Data to process section start

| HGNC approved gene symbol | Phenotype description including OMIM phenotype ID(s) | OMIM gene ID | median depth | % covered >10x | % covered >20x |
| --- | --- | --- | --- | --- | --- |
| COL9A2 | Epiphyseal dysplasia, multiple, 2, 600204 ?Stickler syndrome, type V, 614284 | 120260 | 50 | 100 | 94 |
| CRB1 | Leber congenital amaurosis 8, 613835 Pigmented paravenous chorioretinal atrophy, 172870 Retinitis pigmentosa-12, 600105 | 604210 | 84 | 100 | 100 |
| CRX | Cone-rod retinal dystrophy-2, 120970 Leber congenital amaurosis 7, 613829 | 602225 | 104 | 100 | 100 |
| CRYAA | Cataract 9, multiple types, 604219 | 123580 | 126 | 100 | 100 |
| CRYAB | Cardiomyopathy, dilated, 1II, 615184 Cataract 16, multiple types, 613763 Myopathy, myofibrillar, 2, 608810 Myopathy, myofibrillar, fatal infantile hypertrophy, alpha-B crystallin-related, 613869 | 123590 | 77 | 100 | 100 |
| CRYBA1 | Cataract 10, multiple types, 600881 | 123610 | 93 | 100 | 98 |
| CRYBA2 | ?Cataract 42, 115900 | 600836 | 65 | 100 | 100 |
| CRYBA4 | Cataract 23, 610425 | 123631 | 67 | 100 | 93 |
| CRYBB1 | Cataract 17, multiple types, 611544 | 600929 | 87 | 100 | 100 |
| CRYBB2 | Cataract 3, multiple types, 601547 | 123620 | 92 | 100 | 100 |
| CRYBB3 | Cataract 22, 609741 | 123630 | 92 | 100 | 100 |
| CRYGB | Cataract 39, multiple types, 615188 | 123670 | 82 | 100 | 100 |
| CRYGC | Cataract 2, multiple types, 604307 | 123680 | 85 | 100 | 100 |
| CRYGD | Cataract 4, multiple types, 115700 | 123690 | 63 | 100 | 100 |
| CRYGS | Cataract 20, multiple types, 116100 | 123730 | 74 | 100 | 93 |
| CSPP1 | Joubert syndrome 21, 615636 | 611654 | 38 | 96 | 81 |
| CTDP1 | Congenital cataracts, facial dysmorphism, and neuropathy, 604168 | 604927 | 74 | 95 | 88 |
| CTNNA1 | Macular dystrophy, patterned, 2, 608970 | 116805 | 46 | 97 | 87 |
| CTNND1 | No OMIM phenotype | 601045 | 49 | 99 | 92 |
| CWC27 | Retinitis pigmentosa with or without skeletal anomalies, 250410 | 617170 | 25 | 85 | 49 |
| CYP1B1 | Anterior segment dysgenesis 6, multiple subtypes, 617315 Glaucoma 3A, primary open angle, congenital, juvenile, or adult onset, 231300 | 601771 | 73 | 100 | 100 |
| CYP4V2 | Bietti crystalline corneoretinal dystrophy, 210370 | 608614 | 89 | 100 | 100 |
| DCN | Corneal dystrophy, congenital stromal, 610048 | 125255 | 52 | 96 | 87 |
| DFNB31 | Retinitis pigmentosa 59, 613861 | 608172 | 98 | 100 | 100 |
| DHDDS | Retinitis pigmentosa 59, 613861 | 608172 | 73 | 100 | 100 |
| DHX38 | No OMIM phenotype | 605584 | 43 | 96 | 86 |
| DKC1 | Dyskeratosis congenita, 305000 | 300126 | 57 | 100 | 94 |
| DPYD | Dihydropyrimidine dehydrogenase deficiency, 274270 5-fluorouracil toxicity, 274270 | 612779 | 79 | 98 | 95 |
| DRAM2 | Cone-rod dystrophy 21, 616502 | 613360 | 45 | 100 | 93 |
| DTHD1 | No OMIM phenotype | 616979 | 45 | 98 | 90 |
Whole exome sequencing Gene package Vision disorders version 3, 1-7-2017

Data to process section end
Data to process section start

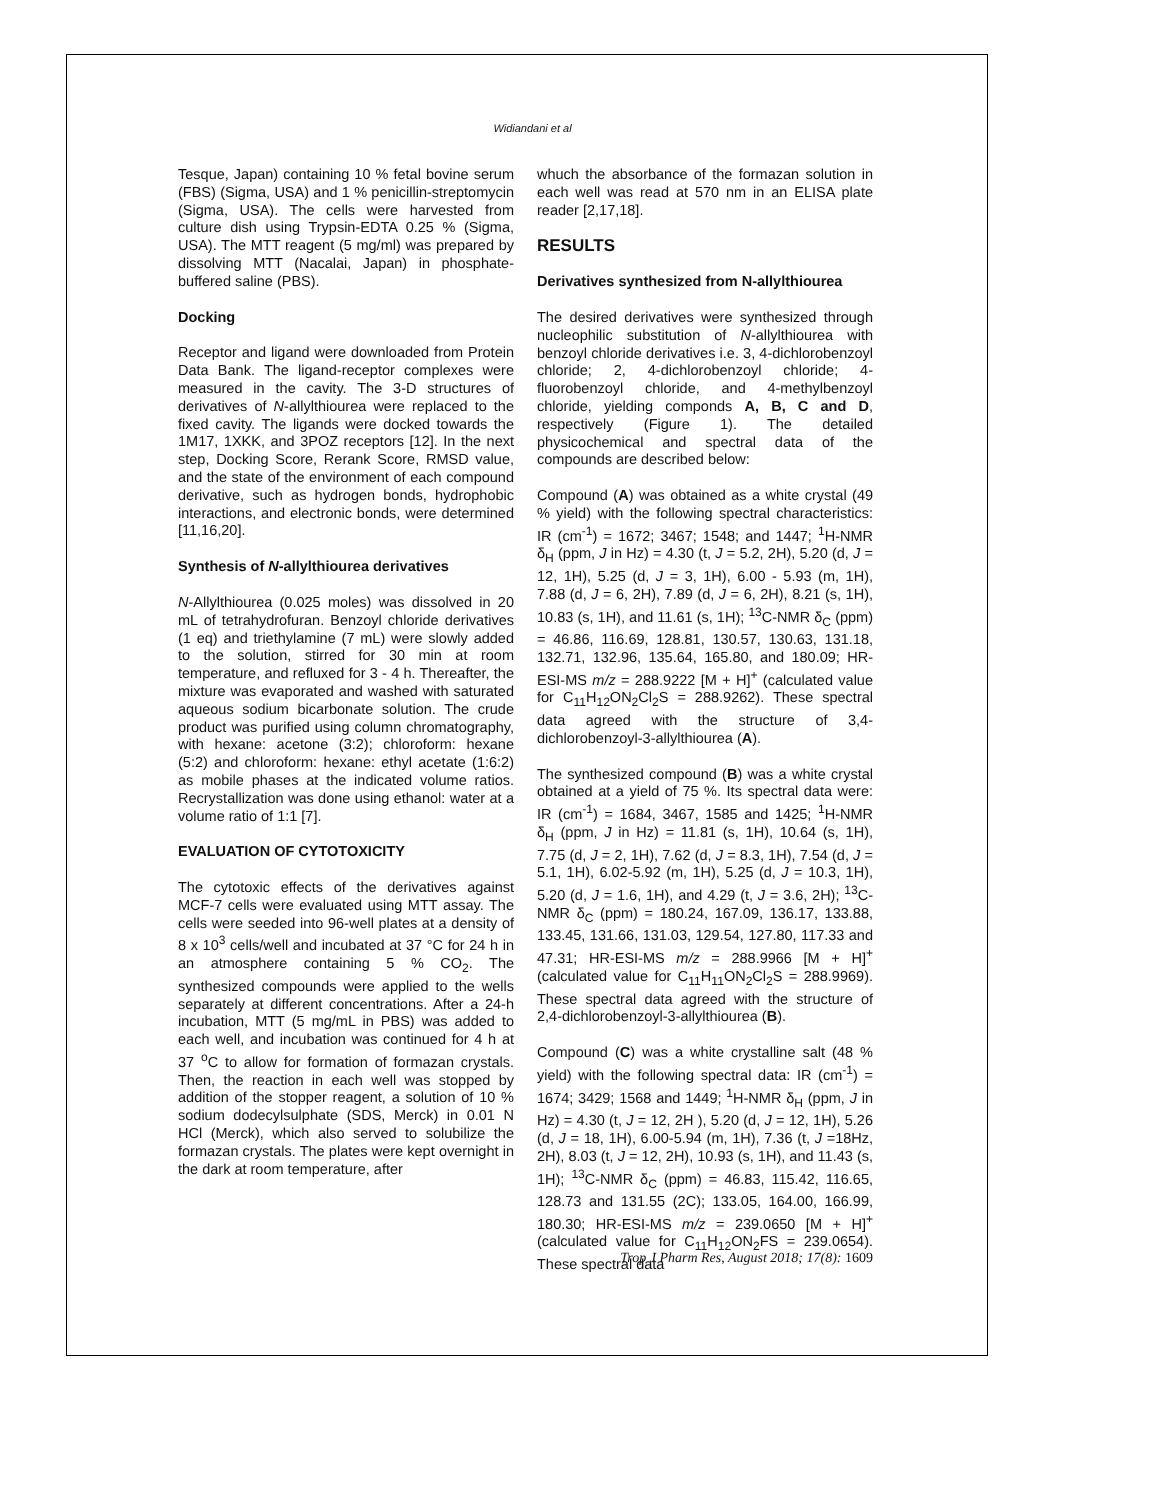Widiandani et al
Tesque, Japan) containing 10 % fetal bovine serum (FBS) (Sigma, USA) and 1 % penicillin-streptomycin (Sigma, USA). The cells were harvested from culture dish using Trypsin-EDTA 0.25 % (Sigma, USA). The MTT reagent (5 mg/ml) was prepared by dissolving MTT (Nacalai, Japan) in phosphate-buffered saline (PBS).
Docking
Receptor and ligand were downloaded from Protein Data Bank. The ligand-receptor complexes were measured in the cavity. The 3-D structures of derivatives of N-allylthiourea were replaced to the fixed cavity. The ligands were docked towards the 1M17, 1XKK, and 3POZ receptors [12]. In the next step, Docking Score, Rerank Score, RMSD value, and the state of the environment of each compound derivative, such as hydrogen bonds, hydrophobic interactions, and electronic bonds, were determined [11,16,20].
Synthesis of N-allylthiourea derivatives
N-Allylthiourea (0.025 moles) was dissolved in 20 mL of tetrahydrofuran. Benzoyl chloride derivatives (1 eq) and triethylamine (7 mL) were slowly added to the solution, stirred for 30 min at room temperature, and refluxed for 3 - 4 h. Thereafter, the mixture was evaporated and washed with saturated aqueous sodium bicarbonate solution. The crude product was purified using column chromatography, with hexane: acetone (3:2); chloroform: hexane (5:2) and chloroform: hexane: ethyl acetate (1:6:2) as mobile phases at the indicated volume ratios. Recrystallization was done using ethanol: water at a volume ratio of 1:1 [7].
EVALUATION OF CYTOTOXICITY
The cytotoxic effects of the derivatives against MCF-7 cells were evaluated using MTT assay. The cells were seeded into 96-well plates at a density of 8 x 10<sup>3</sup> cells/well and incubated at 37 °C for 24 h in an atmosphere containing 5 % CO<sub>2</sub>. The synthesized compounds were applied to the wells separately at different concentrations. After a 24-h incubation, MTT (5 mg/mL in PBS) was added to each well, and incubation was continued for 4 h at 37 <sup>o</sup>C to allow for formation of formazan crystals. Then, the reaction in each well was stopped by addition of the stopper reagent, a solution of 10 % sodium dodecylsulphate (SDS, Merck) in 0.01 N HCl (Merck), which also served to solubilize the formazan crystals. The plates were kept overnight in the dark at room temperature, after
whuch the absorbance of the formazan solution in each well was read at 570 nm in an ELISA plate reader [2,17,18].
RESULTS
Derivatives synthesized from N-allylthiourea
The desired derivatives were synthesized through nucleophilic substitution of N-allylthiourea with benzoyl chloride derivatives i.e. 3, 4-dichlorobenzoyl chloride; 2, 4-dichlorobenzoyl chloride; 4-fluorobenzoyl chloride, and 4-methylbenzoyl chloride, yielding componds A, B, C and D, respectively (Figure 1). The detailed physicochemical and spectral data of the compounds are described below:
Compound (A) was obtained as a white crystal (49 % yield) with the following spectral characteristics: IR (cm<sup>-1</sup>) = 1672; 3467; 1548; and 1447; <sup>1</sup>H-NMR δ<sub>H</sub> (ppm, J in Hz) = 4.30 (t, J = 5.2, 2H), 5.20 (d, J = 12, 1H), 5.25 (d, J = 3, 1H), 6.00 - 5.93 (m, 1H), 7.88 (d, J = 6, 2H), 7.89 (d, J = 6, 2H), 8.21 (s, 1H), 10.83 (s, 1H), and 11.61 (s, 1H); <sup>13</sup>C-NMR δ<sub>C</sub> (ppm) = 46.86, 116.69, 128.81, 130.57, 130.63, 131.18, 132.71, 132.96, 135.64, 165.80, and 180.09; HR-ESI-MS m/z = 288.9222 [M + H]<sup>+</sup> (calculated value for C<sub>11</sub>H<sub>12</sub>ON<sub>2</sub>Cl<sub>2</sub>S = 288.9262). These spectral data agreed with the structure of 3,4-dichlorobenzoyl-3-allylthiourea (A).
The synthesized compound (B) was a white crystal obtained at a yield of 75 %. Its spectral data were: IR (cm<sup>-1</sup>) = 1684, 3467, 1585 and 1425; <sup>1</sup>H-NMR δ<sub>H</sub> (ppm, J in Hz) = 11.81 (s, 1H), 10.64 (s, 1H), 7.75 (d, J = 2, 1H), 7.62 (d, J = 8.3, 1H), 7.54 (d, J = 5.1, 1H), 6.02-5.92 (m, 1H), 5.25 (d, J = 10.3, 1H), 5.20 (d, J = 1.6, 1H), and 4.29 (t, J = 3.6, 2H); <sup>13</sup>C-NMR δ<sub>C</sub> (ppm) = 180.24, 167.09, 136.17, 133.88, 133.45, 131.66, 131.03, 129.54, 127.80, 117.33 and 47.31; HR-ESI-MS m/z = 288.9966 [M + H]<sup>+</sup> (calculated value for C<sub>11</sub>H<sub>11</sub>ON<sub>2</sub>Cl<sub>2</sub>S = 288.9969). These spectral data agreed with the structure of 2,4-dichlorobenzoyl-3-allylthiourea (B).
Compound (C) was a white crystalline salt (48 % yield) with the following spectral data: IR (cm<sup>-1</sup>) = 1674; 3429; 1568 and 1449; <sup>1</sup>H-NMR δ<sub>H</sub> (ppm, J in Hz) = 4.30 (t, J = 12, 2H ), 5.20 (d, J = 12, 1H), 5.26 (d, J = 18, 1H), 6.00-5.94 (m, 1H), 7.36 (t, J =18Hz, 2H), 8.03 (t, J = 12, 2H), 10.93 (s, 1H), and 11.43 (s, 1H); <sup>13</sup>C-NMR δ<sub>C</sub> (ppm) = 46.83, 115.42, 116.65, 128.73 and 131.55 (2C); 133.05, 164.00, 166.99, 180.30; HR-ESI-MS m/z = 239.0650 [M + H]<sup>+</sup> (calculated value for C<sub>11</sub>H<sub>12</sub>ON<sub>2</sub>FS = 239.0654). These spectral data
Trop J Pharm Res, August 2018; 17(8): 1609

Data to process section end

▸ **What is expected**: After reading the entries above, report the number of lines that include the string "pigmentosa". Give no other text.

▸ **Response to the exercise**: 4